L’histoire n’est cependant pas écrite. « Nous avons choisi le scénario du pire, en faisant tourner un seul modèle que nous connaissons bien, pour voir où il nous conduisait », précise Samuel Somot. Autrement dit, la surchauffe peut encore être évitée, non seulement pour la France mais plus largement pour la planète – à commencer par les pays en développement, qui sont les plus vulnérables face aux changements climatiques.

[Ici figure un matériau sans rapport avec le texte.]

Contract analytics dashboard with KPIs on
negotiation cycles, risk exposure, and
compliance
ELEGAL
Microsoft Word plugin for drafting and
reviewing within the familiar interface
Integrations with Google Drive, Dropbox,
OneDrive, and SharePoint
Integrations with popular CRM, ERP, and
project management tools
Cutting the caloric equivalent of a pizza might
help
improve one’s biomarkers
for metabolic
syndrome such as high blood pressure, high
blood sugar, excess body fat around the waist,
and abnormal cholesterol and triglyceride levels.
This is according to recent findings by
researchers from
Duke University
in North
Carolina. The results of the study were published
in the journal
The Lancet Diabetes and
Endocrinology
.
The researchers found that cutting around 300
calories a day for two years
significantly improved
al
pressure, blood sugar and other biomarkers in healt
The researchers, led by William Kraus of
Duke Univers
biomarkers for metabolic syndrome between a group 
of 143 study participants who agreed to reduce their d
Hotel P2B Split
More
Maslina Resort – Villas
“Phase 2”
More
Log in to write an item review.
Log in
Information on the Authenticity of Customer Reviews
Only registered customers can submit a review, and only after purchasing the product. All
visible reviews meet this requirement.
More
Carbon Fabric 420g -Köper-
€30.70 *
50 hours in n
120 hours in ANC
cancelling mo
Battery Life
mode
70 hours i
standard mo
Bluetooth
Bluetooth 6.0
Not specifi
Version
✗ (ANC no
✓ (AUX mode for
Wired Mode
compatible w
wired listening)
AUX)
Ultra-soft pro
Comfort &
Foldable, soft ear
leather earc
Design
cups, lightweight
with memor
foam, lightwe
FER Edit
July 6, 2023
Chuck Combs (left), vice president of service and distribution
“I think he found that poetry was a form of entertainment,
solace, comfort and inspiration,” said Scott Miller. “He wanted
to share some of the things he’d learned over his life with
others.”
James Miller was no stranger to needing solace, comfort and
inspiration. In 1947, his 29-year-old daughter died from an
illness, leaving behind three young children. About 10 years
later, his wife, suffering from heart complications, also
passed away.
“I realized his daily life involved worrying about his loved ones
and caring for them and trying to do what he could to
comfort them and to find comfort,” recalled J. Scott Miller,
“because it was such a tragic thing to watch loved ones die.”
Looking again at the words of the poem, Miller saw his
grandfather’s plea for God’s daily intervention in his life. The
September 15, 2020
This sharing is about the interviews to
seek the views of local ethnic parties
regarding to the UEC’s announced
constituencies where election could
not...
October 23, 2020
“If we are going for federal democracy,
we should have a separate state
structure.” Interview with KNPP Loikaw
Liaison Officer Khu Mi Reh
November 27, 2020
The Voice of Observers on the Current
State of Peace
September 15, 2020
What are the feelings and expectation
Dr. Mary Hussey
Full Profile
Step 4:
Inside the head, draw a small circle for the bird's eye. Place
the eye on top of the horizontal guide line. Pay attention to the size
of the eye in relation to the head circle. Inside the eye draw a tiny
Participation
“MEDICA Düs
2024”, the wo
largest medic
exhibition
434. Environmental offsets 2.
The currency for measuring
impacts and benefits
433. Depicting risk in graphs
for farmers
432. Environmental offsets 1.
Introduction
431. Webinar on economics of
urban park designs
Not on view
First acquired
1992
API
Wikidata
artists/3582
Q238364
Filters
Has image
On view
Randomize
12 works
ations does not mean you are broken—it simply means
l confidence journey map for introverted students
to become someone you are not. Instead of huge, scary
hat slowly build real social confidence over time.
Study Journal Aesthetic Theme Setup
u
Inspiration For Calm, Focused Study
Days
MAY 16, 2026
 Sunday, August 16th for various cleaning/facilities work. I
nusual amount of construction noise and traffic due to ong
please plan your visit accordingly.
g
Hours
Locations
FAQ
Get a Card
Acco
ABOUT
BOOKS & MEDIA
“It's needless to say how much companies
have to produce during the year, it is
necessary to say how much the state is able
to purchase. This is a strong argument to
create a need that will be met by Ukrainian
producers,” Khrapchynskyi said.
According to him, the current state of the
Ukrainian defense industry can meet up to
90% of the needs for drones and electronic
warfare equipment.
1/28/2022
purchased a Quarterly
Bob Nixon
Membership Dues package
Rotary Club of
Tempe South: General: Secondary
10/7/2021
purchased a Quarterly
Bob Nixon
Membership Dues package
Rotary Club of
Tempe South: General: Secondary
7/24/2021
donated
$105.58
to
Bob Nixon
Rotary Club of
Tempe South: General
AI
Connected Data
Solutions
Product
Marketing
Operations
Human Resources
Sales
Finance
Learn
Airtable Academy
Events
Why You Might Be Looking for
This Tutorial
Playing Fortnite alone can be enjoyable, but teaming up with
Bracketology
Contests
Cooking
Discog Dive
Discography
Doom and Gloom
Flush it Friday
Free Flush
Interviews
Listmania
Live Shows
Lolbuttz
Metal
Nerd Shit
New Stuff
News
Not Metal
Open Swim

« Tout dépendra des décisions politiques et économiques qui seront prises dans les années qui viennent, souligne le chercheur. Si l’Accord de Paris [qui prévoit de limiter à 2 °C, et si possible 1,5 °C, le réchauffement par rapport à la période préindustrielle] est mis en œuvre, nous nous écarterons du scénario du pire. » Mais, prévient-il, le temps est compté : « C’est du niveau des émissions mondiales de gaz à effet de serre dans les deux décennies à venir que va dépendre le climat de la fin du siècle ».